-------- MATERIAL PROVIDED

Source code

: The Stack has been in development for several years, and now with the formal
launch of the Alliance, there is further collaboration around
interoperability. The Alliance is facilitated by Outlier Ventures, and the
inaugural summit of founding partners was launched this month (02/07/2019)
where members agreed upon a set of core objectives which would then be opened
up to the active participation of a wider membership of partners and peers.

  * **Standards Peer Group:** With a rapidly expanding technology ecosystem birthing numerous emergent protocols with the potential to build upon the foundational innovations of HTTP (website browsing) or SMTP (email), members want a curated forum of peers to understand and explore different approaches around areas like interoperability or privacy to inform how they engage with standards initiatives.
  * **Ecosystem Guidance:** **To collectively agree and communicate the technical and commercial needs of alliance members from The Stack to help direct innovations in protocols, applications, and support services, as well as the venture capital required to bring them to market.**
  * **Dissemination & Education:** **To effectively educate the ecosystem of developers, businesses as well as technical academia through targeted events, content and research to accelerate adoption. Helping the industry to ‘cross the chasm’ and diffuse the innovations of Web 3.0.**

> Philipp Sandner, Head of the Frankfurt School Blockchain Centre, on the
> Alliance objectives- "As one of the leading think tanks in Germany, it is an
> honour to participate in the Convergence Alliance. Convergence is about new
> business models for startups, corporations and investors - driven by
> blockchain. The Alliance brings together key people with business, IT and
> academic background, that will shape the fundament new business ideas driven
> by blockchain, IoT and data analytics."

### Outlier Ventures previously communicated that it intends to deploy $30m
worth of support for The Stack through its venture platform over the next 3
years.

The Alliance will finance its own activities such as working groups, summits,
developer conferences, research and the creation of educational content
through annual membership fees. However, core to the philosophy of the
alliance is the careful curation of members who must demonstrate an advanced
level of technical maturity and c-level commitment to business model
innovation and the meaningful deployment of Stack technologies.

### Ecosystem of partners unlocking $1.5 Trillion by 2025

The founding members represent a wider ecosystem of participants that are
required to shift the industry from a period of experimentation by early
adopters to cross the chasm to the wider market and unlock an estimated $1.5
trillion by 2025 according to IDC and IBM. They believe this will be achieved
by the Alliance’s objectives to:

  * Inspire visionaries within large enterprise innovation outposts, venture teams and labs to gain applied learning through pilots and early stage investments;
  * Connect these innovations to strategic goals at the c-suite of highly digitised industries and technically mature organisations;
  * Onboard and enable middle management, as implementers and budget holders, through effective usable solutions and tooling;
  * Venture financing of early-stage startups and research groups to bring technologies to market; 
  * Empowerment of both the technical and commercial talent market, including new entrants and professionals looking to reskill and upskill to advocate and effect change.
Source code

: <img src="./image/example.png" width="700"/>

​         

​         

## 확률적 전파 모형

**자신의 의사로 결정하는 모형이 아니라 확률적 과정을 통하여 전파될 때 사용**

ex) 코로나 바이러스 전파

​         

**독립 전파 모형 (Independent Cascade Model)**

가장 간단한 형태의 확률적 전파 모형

----------------

• _INSTRUCTIONS TO FOLLOW_: Copy every one of the records above word for word, keeping each line as it appears.

• _SOLUTION FOR THIS PROBLEM_:
Source code

: The Stack has been in development for several years, and now with the formal
launch of the Alliance, there is further collaboration around
interoperability. The Alliance is facilitated by Outlier Ventures, and the
inaugural summit of founding partners was launched this month (02/07/2019)
where members agreed upon a set of core objectives which would then be opened
up to the active participation of a wider membership of partners and peers.

  * **Standards Peer Group:** With a rapidly expanding technology ecosystem birthing numerous emergent protocols with the potential to build upon the foundational innovations of HTTP (website browsing) or SMTP (email), members want a curated forum of peers to understand and explore different approaches around areas like interoperability or privacy to inform how they engage with standards initiatives.
  * **Ecosystem Guidance:** **To collectively agree and communicate the technical and commercial needs of alliance members from The Stack to help direct innovations in protocols, applications, and support services, as well as the venture capital required to bring them to market.**
  * **Dissemination & Education:** **To effectively educate the ecosystem of developers, businesses as well as technical academia through targeted events, content and research to accelerate adoption. Helping the industry to ‘cross the chasm’ and diffuse the innovations of Web 3.0.**

> Philipp Sandner, Head of the Frankfurt School Blockchain Centre, on the
> Alliance objectives- "As one of the leading think tanks in Germany, it is an
> honour to participate in the Convergence Alliance. Convergence is about new
> business models for startups, corporations and investors - driven by
> blockchain. The Alliance brings together key people with business, IT and
> academic background, that will shape the fundament new business ideas driven
> by blockchain, IoT and data analytics."

### Outlier Ventures previously communicated that it intends to deploy $30m
worth of support for The Stack through its venture platform over the next 3
years.

The Alliance will finance its own activities such as working groups, summits,
developer conferences, research and the creation of educational content
through annual membership fees. However, core to the philosophy of the
alliance is the careful curation of members who must demonstrate an advanced
level of technical maturity and c-level commitment to business model
innovation and the meaningful deployment of Stack technologies.

### Ecosystem of partners unlocking $1.5 Trillion by 2025

The founding members represent a wider ecosystem of participants that are
required to shift the industry from a period of experimentation by early
adopters to cross the chasm to the wider market and unlock an estimated $1.5
trillion by 2025 according to IDC and IBM. They believe this will be achieved
by the Alliance’s objectives to:

  * Inspire visionaries within large enterprise innovation outposts, venture teams and labs to gain applied learning through pilots and early stage investments;
  * Connect these innovations to strategic goals at the c-suite of highly digitised industries and technically mature organisations;
  * Onboard and enable middle management, as implementers and budget holders, through effective usable solutions and tooling;
  * Venture financing of early-stage startups and research groups to bring technologies to market; 
  * Empowerment of both the technical and commercial talent market, including new entrants and professionals looking to reskill and upskill to advocate and effect change.
Source code

: <img src="./image/example.png" width="700"/>

​         

​         

## 확률적 전파 모형

**자신의 의사로 결정하는 모형이 아니라 확률적 과정을 통하여 전파될 때 사용**

ex) 코로나 바이러스 전파

​         

**독립 전파 모형 (Independent Cascade Model)**

가장 간단한 형태의 확률적 전파 모형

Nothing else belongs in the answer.